English–Japanese fashion designer (born 1986)

Hana Tajima-Simpson (born 1986) is an English–Japanese visual artist, blogger, model, and fashion designer. She is best known for her frequent collaborations with the Japanese clothing store Uniqlo.

== Early life ==
Hana Tajima was born in southwestern England in 1986 to an English mother and a Japanese father. She was raised as an atheist. As a teenager, Tajima read the Quran and converted to Islam at age 18, and adopted wearing the hijab. She began selling clothing online in 2010.

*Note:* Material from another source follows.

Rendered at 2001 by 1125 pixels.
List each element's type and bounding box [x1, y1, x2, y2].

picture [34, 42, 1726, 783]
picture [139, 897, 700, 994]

She later moved to upstate New York in the United States.

== Career ==
Tajima has designed clothing for the Japanese casual wear chain Uniqlo, and is known for her modest clothing designs.

In 2015, Tajima designed a line of hijabs and modest clothing for Uniqlo in Singapore. These were the first hijabs sold by Uniqlo. The line debuted in Malaysia, Singapore, and Indonesia, modelled by the Malaysian popstar, Yuna. The line debuted in the United States and the United Kingdom in February 2016.

A hijab designed by Tajima was featured in MoMa's 2017-2018 exhibition Items: Is Fashion Modern?. Her work has been featured in Vogue Arabia, Refinery 29, Elle, and Nylon.